How lucky are we? There are two ways of viewing the locking incident.

  1. Unfortunate that it happened and get a quick fix asap for this particular query.
  2. Fortunate that this relatively small incident occurred, which enabled us to uncover something quite serious (full table locks in an OLTP environment). The issue, has given us an opportunity to discover the dynamics of connection pooling and helping us find an application wide fix to prevent its future occurrence. Also, if there is a future locking incident, we have more knowledge to diagnose that too. I see this as analogous to someone having high blood pressure and going to the doctor for a fix.  The high blood pressure could be seen as annoying and simply needing some pills to lower the blood pressure, or it could be an opportunity of determining the cause of the high blood pressure (be it diet, stress, etc.) and rectifying the underlying cause.

Wednesday, November 19, 2014

Relative Dates - Today, Yesterday, LastWeek etc.

A useful little piece of functionality I often add to OLAP cubes is what I call Relative Dates.  In the Date dimension I add attributes CurrentDay, CurrentWeek, CurrentPeriod, CurrentYear etc.  These attributes are simply functions within the Dates dimension view, which gets processed early every morning. For example CurrentDay could be something like
when d.MyDate=convert(date,getdate()) then 'Current Day'
when d.MyDate=convert(date,dateadd(dd,-364,getdate())) then 'Current Day LY'
when d.MyDate=convert(date,dateadd(dd,-1,getdate())) then 'Yesterday'
when d.MyDate=convert(date,dateadd(dd,-365,getdate())) then 'Yesterday LY'
else 'Other days'
end CurrentDay,

Note, Current Day Last Year is -364 days, which will ensure that it will be the same day of week. It's the same as saying -52 weeks.

Note, you only need to process the Date dimension, the large fact tables do not need to be reprocessed, as their Date dimension keys are not changing. It's just the, flexible, attributes of the Date dimension that are changing daily.

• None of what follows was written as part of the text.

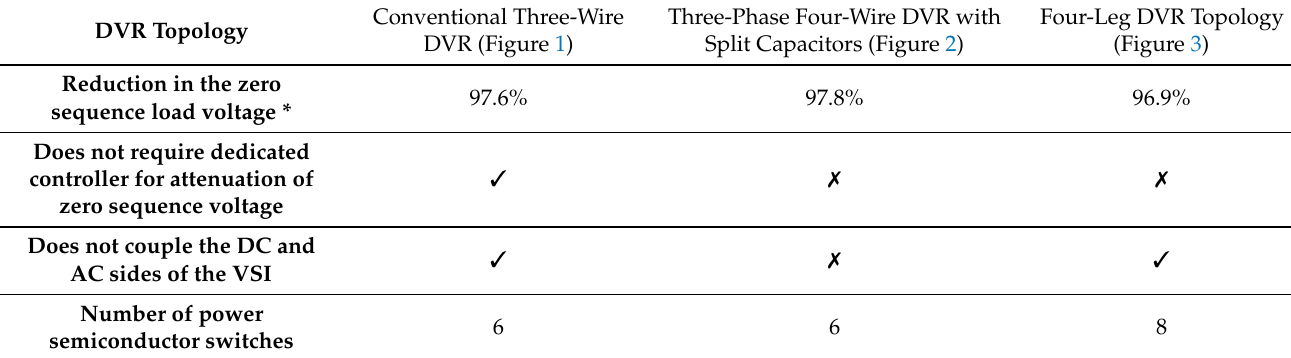
Table 3. Summary of the comparative study of the DVR topologies discussed in this paper (simulation results). DVR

Note, it is not practical to create a hierarchy of these attributes as they don't fall within oneanother. For example, Today and Yesterday might be in the same fiscal week, or they might fall in consecutive weeks.

The logic for CurrentWeek etc is a bit more complicated as your case statement will be checking if the FiscalWeek of getdate() is the same as the FiscalWeek of MyDate. Eg.
when d.MyWeek=(select dd.MyWeek from tbDates dd where dd.MyDate=convert(date,getdate())) then 'Current Week'
when d.MyWeek=(select dd.MyWeek from tbDates dd where dd.MyDate=convert(date,dateadd(WW,-52,getdate()))) then 'Current Week LY'
when d.MyWeek=(select dd.MyWeek from tbDates dd where dd.MyDate=convert(date,dateadd(WW,-1,getdate()))) then 'Last Week'
when d.MyWeek=(select dd.MyWeek from tbDates dd where dd.MyDate=convert(date,dateadd(WW,-53,getdate()))) then 'Last Week LY'
else 'Other weeks'
end CurrentWeek,

You can do the same sort of logic for Periods, Quarters, and Years. Note, this functionality does not replace Time Intelligence. If anything it adds to it as Time Intelligence will go across the Relative Dates attributes, or, more likely, you can use the Relative Dates attributes to filter dates and use a regular date hierarchy on rows/columns with Time Intelligence. The advantage of the CurrentDay, CurrentWeek, CurrentPeriod, and CurrentYear attributes is that reports can be relative in time. Ie, the filter can be a multi-select of this period and last period, showing weeks on columns, which will have 5-9 weeks.  So the report will always display the last 5-9 weeks, without the user having to select the current period etc. These filters will work in Reporting Services, Excel, PerformancePoint, or any other cube browser/reporting tool.